When the line with "After you add" appears below, start repeating lines exactly, and keep going through the line with "An example of an"; add nothing outside that span.

── Extracted entries

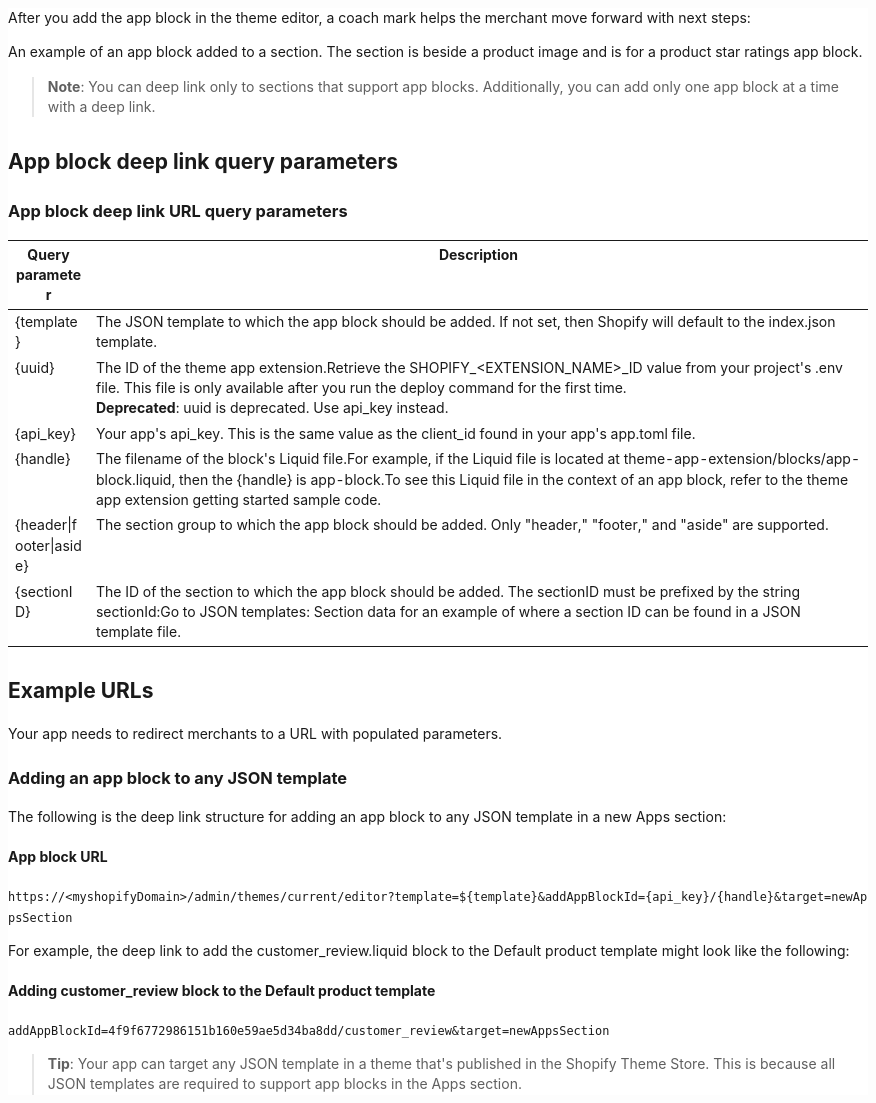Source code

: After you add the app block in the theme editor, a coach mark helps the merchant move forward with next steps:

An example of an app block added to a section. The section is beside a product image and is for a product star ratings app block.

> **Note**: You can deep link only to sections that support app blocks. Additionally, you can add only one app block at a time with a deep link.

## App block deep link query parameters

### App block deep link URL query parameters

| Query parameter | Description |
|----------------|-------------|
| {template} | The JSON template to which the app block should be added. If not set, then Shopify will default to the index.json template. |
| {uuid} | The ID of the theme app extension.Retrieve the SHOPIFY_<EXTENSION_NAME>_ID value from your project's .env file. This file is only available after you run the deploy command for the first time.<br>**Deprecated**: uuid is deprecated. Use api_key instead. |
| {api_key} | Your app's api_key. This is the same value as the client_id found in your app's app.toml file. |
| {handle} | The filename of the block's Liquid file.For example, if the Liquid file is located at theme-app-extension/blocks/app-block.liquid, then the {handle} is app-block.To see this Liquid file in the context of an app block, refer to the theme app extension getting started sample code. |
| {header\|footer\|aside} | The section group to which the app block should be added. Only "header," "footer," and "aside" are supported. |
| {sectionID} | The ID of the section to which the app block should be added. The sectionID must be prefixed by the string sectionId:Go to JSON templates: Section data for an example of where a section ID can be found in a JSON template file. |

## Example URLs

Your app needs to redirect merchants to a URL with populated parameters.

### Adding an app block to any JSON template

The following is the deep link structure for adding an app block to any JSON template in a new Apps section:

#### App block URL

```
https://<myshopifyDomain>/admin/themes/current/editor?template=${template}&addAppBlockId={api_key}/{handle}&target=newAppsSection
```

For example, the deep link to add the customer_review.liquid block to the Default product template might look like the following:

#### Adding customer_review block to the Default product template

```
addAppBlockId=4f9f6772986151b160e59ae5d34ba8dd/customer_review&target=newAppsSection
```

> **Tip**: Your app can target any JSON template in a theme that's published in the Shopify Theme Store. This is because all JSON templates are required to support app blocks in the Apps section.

────

§ Solution:
: After you add the app block in the theme editor, a coach mark helps the merchant move forward with next steps:

An example of an app block added to a section. The section is beside a product image and is for a product star ratings app block.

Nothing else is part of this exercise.